Caary Capital wants to build a new kind of financial relationship with businesses in Canada, one that focuses on cash flow and assets, not credit history.
They do this through a corporate credit card secured through Mastercard. Business owners can order and assign virtual cards to their staff, setting spending limits and expiry dates on the cards, as well as earn 1.5% cash back for transactions on all the cards that business owner has. There is no credit check, no annual fee, plus no-personal guarantee, meaning the business owner will not be required to repay credit using their personal credit or assets. They aim to serve small-to-medium businesses (SMBs) with $1M to $50M in revenue. A minimum of a $35,000 balance in a business bank account is required to be approved.
A similar model can be seen in the U.S. with companies like Brex, while Canadian companies like Neo Financial and Brim Financial are also making their presence known in the credit card market that is currently dominated by big banks.
After a recent launch in Toronto, STOREYS caught up with Caary Capital CEO, John MacKinlay, to learn more about how the start-up could help real estate developers and brokers, too.
MacKinlay, who assumed the role at Caary in 2021 after leading strategy for companies like IBM and PwC, says real estate is one of their target industries, noting that, like big banks, there are large property management organizations which hold a tight grip on the industry.
“The ability for smaller developers who are more rural than urban to access credit is challenged, and then the trades that sit under that ecosystem, it’s very fragmented,” says MacKinlay.
Currently, there are 100 clients using Caary’s platform including companies in real estate development, construction, and the renovations sector.

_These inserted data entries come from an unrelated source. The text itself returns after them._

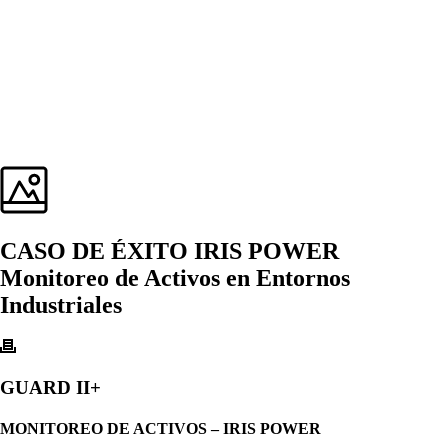
CASO DE ÉXITO IRIS POWER
Monitoreo de Activos en Entornos
Industriales
GUARD II+
MONITOREO DE ACTIVOS – IRIS POWER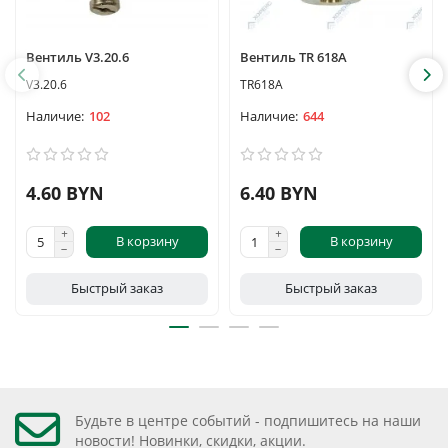
Вентиль V3.20.6
Вентиль TR 618A
V3.20.6
TR618A
102
644
4.60 BYN
6.40 BYN
В корзину
В корзину
Быстрый заказ
Быстрый заказ
Будьте в центре событий - подпишитесь на наши
новости! Новинки, скидки, акции.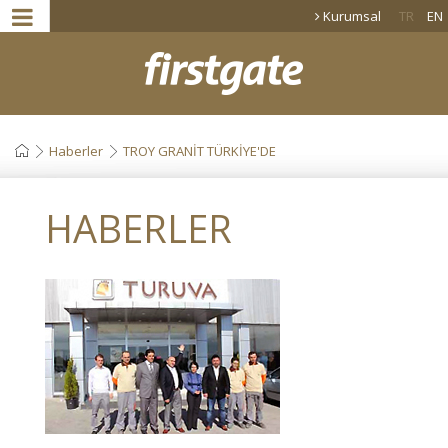
Kurumsal
TR
EN
Haberler
TROY GRANİT TÜRKİYE'DE
HABERLER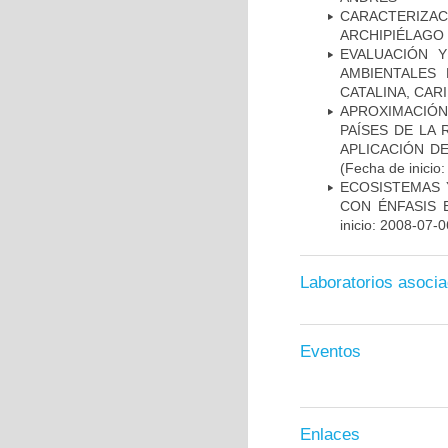
CARACTERIZACI
ARCHIPIÉLAGO
EVALUACIÓN 
AMBIENTALES
CATALINA, CAR
APROXIMACIÓ
PAÍSES DE LA
APLICACIÓN D
(Fecha de inicio
ECOSISTEMAS 
CON ÉNFASIS 
inicio: 2008-07-0
Laboratorios asoci
Eventos
Enlaces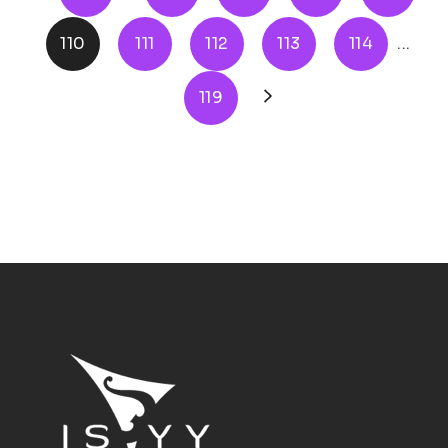
110
111
112
113
114
...
119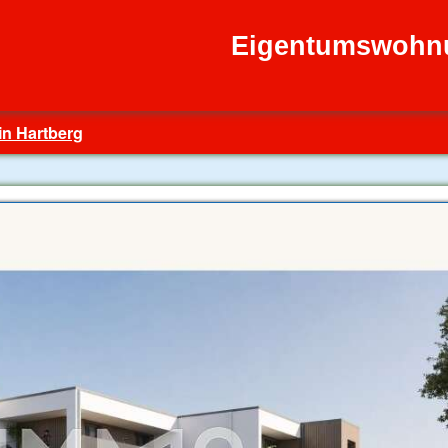
Eigentumswohnu
in Hartberg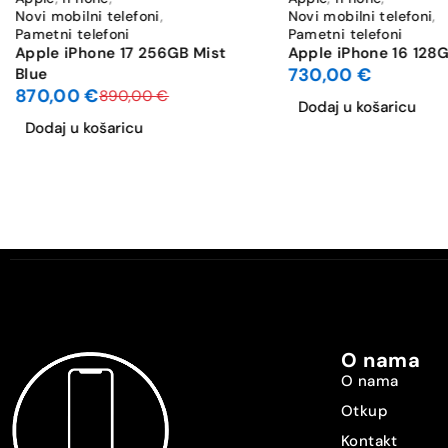
Novi mobilni telefoni
,
Novi mobilni telefoni
,
Pametni telefoni
Pametni telefoni
Kapacitet baterije [mAh]
Apple iPhone 17 256GB Mist
Apple iPhone 16 128G
730,00
€
Blue
Brzo punjenje [W]
870,00
€
890,00
€
Dodaj u košaricu
Dodaj u košaricu
Dimenzije [mm]
Masa [g]
Boja
Serija
Stanje
O nama
O nama
Otkup
Kontakt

“From the development side, being able to manage budgets within an umbrella credit limit is good,” says MacKinlay. “Plus, property managers can create cards for different properties, where a physical or virtual card would then give you a different cut of the data for how you are tracking against budgets.”
Cards can be programmed to only be used at a certain location (i.e., Home Depot), or certain demographic to help streamline costs.
Caary has shifted the accreditation approach to look more at how long a business has been running, the cash flow—what’s coming in and going out in terms of payments—and the assets under management (AUM), so the total market value of assets a business manages on behalf of others. They use their own proprietary risk management system to perform risk scoring and determine eligibility and credit limits.
“We have the visibility of their month-to-month spending and their bank balance, so we can comfortably offer loans,” says MacKinlay. “It’s not just access to credit, as in here you go spend it as you will. We’ve embedded tools to help you manage things.”
“You can have both physical and virtual cards for staff with specific expenses, allocating spending controls, like $50,000 for a marketing budget, and sync to broader budgets,” says MacKinlay, adding that they provide and extend loans to get cash flow, which helps when buying equipment, materials, or other capital goods.
MacKinlay also thinks the brokerage and realtor industry could benefit.
“Each realtor has their own corporation they’re attached to, so it’s very rare, from what I understand, to secure corporate cards, and if they do secure one, it is backed by a personal guarantee, so all their spend is going against that personal guarantee,” says MacKinlay. “Having access without that is good for incorporated realtors.”
Caary has raised CA$21.5M to date, with its next raise set at USD$30-35M. They currently serve all Canadian provinces except Quebec, which they plan to “in the near future.”
“In an industry like real estate, which is very project oriented with a lot of spend per project, the ability to control and manage that spend is important and what we’re trying to help with,” says MacKinlay. “It’s a huge part of the value proposition."